Mike recommended finding “people your age that support you.” He added: “But you also need to find adults that you can feel safe with, whether that be extended family or like a teacher or somebody at school. Just having an adult that you feel safe with adds a lot. It helped me a lot with telling more people, since the first ever adult I told was [a] teacher, and she gave me the confidence to begin telling other teachers, which gave me the confidence to tell my friends. Because when I was younger, that seemed like such a scary thing: Telling an adult—oh, that’s going to lead back to my parents, and it’s going to be a whole thing. But there’s always going to be a support group out there. And then, like—it’s not going to last forever. If you’re in a tough space, we’ll get through it, and we’ll be able to look back.”
Paul urged younger trans folks to inoculate their self-worth from the hatred of others and to conserve their emotional energy. He said that if he could send a message to his younger self, he would say, “It’s not worth it to hide” being trans. He would also tell his younger self: “Family isn’t who you’re related to; family’s who cares about you. And that’s a really cliché thing to say. But that’s a really fucking hard truth to accept. Especially as a young person. But honestly, the key to happiness is to stop caring about what people around you think.”
He added: “Don’t suck up to transphobic people, even if it feels good. It’s not worth your time, it’s not worth your energy, and it’s so fucking dangerous and stupid, and you will either come out not alive from it or wish you weren’t alive from it. It’s just not worth the fight. And they’re never gonna care about you, because they’re assholes. The safest thing is just to find people who care about you. Even if it’s hard. I would rather spend 10 years trying to find someone who accepts me than spend 10 years trying to make this person accept me.”
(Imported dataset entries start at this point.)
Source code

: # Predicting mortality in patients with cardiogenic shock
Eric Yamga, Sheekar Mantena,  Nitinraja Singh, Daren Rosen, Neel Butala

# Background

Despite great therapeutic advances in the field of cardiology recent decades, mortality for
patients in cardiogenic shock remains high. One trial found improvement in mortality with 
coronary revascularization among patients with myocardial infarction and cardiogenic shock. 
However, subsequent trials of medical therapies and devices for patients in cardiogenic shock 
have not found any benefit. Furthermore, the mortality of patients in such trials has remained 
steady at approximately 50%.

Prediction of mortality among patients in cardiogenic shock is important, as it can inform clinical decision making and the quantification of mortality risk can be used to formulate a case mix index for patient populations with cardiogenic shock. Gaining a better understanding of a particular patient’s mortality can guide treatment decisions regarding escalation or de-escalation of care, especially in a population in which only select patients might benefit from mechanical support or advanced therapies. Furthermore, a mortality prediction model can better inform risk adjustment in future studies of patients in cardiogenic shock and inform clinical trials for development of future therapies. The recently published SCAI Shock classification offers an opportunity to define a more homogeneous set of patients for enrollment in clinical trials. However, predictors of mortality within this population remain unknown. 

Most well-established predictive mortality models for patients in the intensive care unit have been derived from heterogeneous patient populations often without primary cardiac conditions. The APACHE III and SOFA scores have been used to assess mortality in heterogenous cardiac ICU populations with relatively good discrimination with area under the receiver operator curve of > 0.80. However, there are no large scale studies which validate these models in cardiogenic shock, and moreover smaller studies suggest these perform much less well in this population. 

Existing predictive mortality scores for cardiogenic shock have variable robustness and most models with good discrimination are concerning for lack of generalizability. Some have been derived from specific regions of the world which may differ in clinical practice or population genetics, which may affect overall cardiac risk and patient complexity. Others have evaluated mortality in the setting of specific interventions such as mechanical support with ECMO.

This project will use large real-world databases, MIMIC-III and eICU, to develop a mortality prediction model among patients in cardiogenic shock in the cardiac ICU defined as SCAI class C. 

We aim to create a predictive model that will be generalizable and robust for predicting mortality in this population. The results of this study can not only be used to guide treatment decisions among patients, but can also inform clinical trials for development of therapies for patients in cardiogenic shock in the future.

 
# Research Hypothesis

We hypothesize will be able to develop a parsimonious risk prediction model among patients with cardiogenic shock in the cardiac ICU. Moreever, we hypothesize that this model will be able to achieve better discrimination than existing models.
The advice, then—beyond “get out of Texas,” also on the list for Paul—is not to stop fighting, but to withdraw energy from those who would deny us life and invest it instead in community, solidarity, each other. It is a national shame that any child has to learn this lesson. As we stare down the barrel of a GOP trifecta very few of us can flee, may all of us adults be as brave as these teens in refusing the fascist project of trans elimination with everything we’ve got.